18:18 “Men zou denken dat ze wakker waren terwijl ze in feite sliepen. Wij draaiden hen naar rechts en wij draaiden hen naar links, de hond met uitgestrekte armen in hun midden.” De interpretatie van deze Sura behelst dat de hond werd meegerekend te midden van de goede Mensen van de Grot.
18:22 “Sommigen zouden zeggen, er waren er drie; hun hond de vierde zijnde, terwijl anderen zouden zeggen, vijf; de zesde hun hond zijnde. Nog anderen zouden zeggen, zeven, en de achtste was hun hond. Zeg, Mijn Heer is de wetende van hun aantal. Daarom, twist niet met hen; maar ga met ze mee. Er is geen reden om ook maar iemand te vragen naar dit.”
24:41 “Ziet U dan niet dat het Allah is wiens lof wordt verheerlijkt door alle wezens in de hemel en op aarde, en door de vogels met uitgestrekte vleugels? Een ieder van hen kent zijn gebeden en psalmen, en Allah weet wat ze doen.”
24:45 & 25:54 In de Heilige Koran wordt genoemd dat al het leven is ontsprongen aan water, dat de mens zelve is ontstaan uit water en dat alle dieren op aarde ook uit water zijn ontstaan.

Hadith
De Profeet (pbuh) predikte tegen de mens niet alleen over onderlinge goedheid, van mens tot mens, doch ook om goedheid te betrachten tegenover elk levend wezen. Hij verbood het afsnijden van staarten en het knippen van een paard zijn manen, het brandmerken van dieren op zachte plaatsen was verboden alsook het onnodig gezadeld laten van paarden. (Muslim, Sahih Muslim)
Als de Profeet (pbuh) ook maar enig dier tegenkwam dat overbelast werd of slecht gevoed, dan stopte hij bij de eigenaar van het dier en zei, “Vrees Allah voor de wijze waarop jij je dieren behandelt.” (Abu Daoud, Kitab Jihad)
Een gezel van de Profeet (pbuh) kwam naar hem toe, baby kuikens dragend in zijn kledij en vertelde dat de moeder vogel al die tijd al boven hen zweefde. Hem werd opgedragen om de kuikens weer naar dezelfde plek terug te brengen. (Mishkat, Abu Daoud)
Tijdens een reis, iemand die samen met de Profeet (pbuh) meereisde, had enkele vogeleieren uit een nest verzameld. De pijnlijke kreten en de ontzetting van de moedervogel, trokken de aandacht van de Profeet (pbuh), en hij verzocht de man de eieren weer in het nest terug te leggen. (Bukhari, Sahih Bukhari)

 

“SPARE a life, one animal at a time”

Copyrighted © by S.P.A.R.E., all rights reserved. 2001
Dit artikel is geplaatst met de toestemming van de auteur R. Saber.

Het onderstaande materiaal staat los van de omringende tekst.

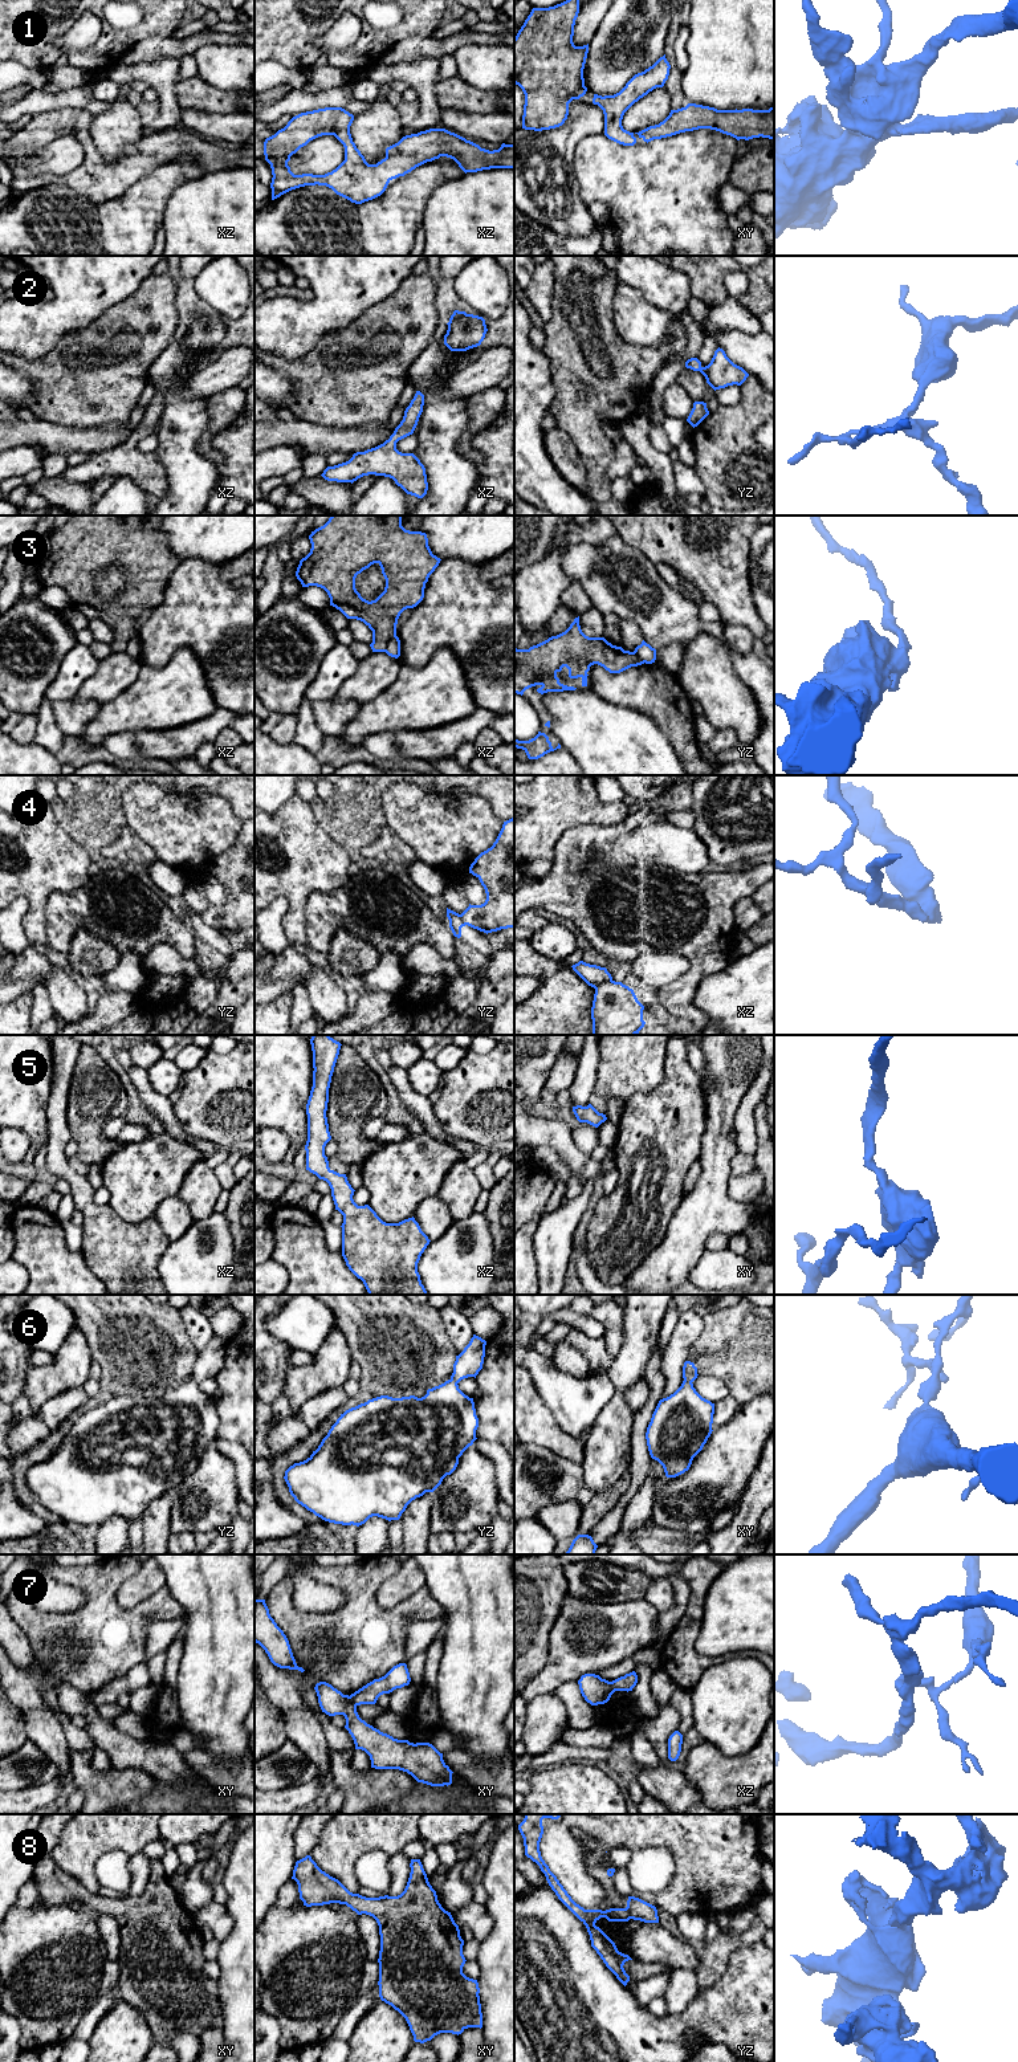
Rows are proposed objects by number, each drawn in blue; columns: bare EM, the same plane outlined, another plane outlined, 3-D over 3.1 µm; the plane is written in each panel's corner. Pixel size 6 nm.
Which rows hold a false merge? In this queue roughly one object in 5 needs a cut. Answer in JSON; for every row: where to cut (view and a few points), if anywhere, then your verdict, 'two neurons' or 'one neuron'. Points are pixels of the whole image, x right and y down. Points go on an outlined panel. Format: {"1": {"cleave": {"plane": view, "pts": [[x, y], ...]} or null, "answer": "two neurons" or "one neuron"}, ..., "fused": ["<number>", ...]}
{"1": {"cleave": null, "answer": "one neuron"}, "2": {"cleave": null, "answer": "one neuron"}, "3": {"cleave": {"plane": "xz", "pts": [[395, 635], [383, 651]]}, "answer": "two neurons"}, "4": {"cleave": {"plane": "xz", "pts": [[611, 979], [595, 989]]}, "answer": "two neurons"}, "5": {"cleave": null, "answer": "one neuron"}, "6": {"cleave": null, "answer": "one neuron"}, "7": {"cleave": null, "answer": "one neuron"}, "8": {"cleave": null, "answer": "one neuron"}, "fused": ["3", "4"]}

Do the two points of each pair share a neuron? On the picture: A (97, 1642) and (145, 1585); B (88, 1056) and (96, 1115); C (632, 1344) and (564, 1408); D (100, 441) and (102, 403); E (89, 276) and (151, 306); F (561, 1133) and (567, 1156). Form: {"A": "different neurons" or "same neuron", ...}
{"A": "different neurons", "B": "same neuron", "C": "different neurons", "D": "different neurons", "E": "different neurons", "F": "same neuron"}

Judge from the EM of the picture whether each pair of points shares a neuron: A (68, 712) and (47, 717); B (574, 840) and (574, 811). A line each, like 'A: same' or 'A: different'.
A: different
B: different

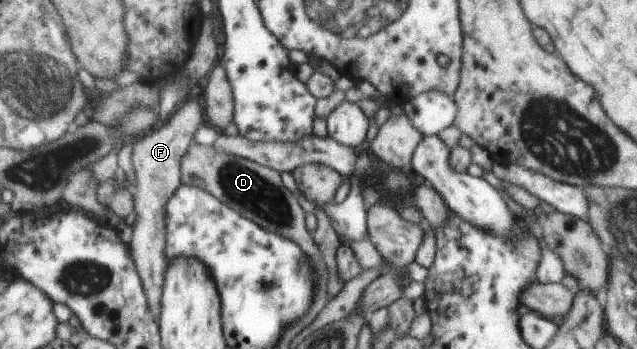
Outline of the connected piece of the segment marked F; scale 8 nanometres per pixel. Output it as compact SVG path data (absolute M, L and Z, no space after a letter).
M185 101L179 109L174 113L167 123L161 123L151 132L137 138L133 142L132 166L136 176L136 186L133 189L136 222L134 227L134 235L130 242L132 256L136 262L138 273L141 275L144 289L150 305L151 312L156 316L157 321L162 316L162 296L165 282L165 275L168 269L169 258L166 254L168 246L168 208L167 205L179 187L183 185L182 179L182 158L185 153L193 145L193 136L203 124L207 124L205 116L205 106L201 108L199 102Z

Een Hadith opgetekend door Abu Hurayra.
Op een dag was Hz. Muhammed, onze profeet, bezig met het uitvoeren van de Namaz. In de Islam, is de Namaz een rituele aanbidding die voornamelijk geconcentreerd is rondom het gebed. Tijdens het uitvoeren van de Namaz kwam er een kat binnengewandeld. Dit was Muazza, een zwerfkat die door Hz. Muhammed geadopteerd was. Muazza vleide zich neer op het lange wollen vest dat de Profeet droeg en viel in slaap.
Op een gegeven moment moest Hz. Muhammed opstaan om de Namaz te kunnen vervolgen. Sommige mensen die toe hadden staan kijken, wilden Muazza al wegjagen maar de Profeet stond niet toe dat iemand Muazza weg zou jagen. In plaats daarvan, vroeg hij om een schaar en met deze schaar knipte hij zijn vest af zodat Muazza ongestoord door kon blijven slapen. Hierna vervolgde Hij zijn Namaz…

Navigatie

[subpages]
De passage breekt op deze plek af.